Howard Sutherland writes:

More Bushite and Congressional pandering, to elderly black fighter pilots, this time.

I would not make light of what the Tuskegee Airmen achieved, but let’s keep it in perspective, as the federal government is not. Scores of USAAF fighter groups fought in World War II, in all theaters. The 332nd Fighter Group (the all-black unit based in Italy that the Tuskegee Airmen flew in) had a respectable but fairly modest record. When group aerial victory claims were evaluated after the war, the 332nd FG was credited with 109 from a combat tour that lasted from February 1944 through V-E Day. The unit had one pilot credited as an ace, with the minimum qualifying score of five. From June 1944 through the end they flew the P-51D Mustang, generally considered the best fighter to see action in World War II and probably the best piston-engined fighter ever.

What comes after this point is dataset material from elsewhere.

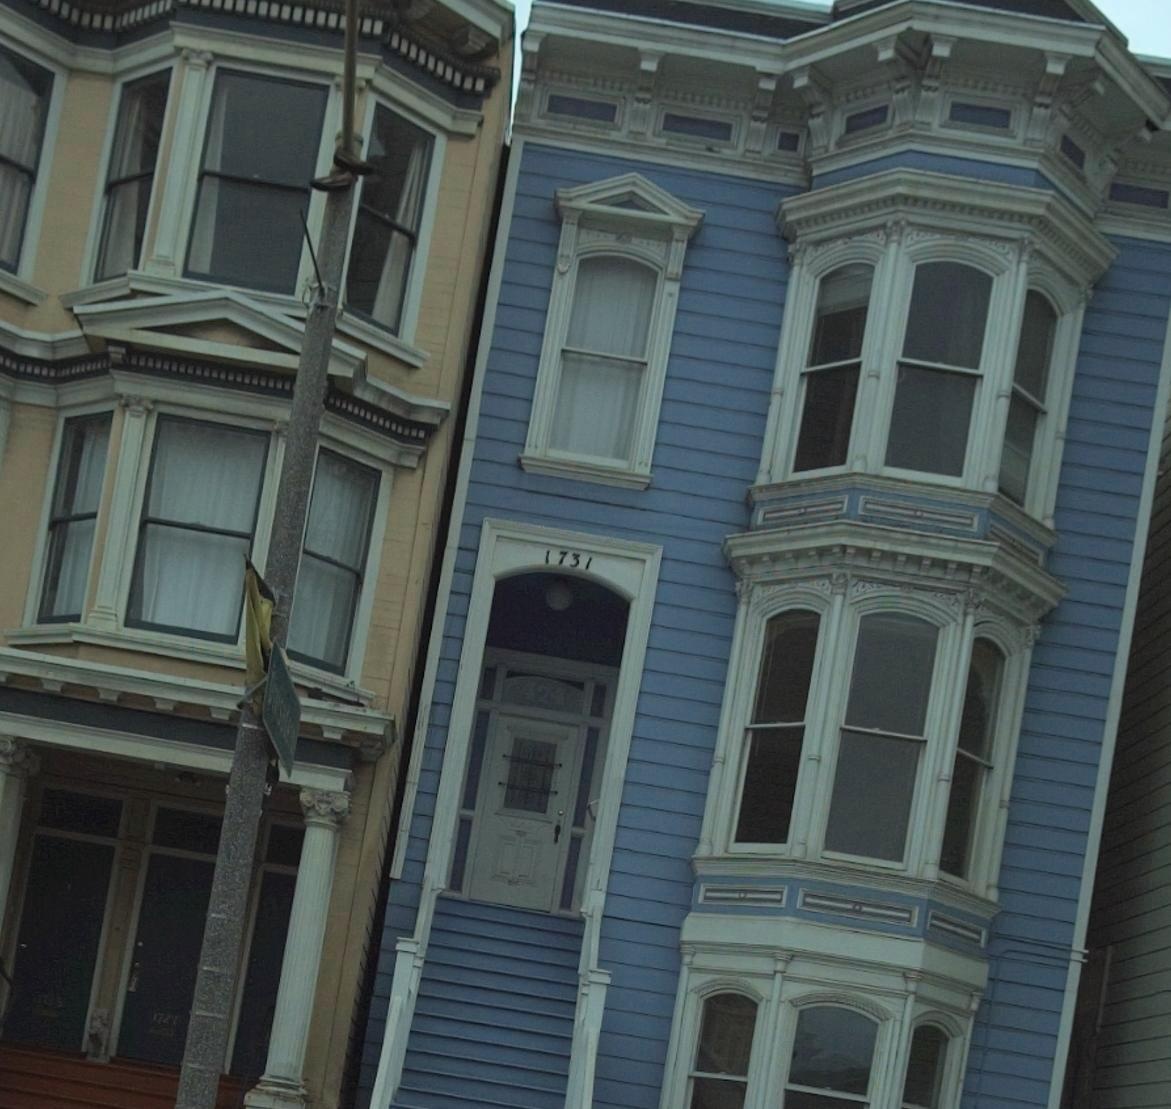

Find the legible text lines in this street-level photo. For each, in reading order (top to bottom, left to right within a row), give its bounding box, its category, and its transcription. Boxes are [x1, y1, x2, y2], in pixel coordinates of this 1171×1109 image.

As a comparison, the highest scoring group in the European theater, the 354th Fighter Group, had 701 confirmed aerial victories between December 1943 and V-E Day and 45 aces; the highest scoring was Glenn Eagleston with 20.5 kills (the .5 means one was shared with another pilot). The 354th FG flew P-51s for most of its tour, so there is no great disparity in equipment. To the extent there is, it might favor the 332nd FG: the 354th FG spent November 1944 through February 1945 in the less capable (certainly at air-to-air) P-47, flying ground-attack missions in support of General Patton’s Third Army before returning to P-51Ds to finish the war. The second highest air-to-air total was the 56th Fighter Group’s 677 from a tour lasting from December 1942 through V-E Day, with 50 aces including the highest-scoring American in the theater, Francis Gabreski with 28 kills (to which he added six more flying F-86s in Korea). The 56th FG’s air-to-air score is noteworthy: the Group never flew Mustangs in combat, keeping P-47s through V-E Day. The USAAF’s (and overall U.S.) leading ace was Richard Bong with 40 kills, all scored in P-38s against the Japanese.

I’m not holding my breath waiting for Congressional Gold Medals to be awarded to the 354th or 56th Fighter Groups! I’m sure we can expect that when (if) any of this wartime history is taught to American children, the only fighter unit ever specifically mentioned will be the Tuskegee Airmen’s 332nd Fighter Group—leading our children to believe that the only reason American victory was possible in World War II was because heroic blacks, despite being oppressed and insulted by racist white America, signed up and showed us unworthy whites how to win.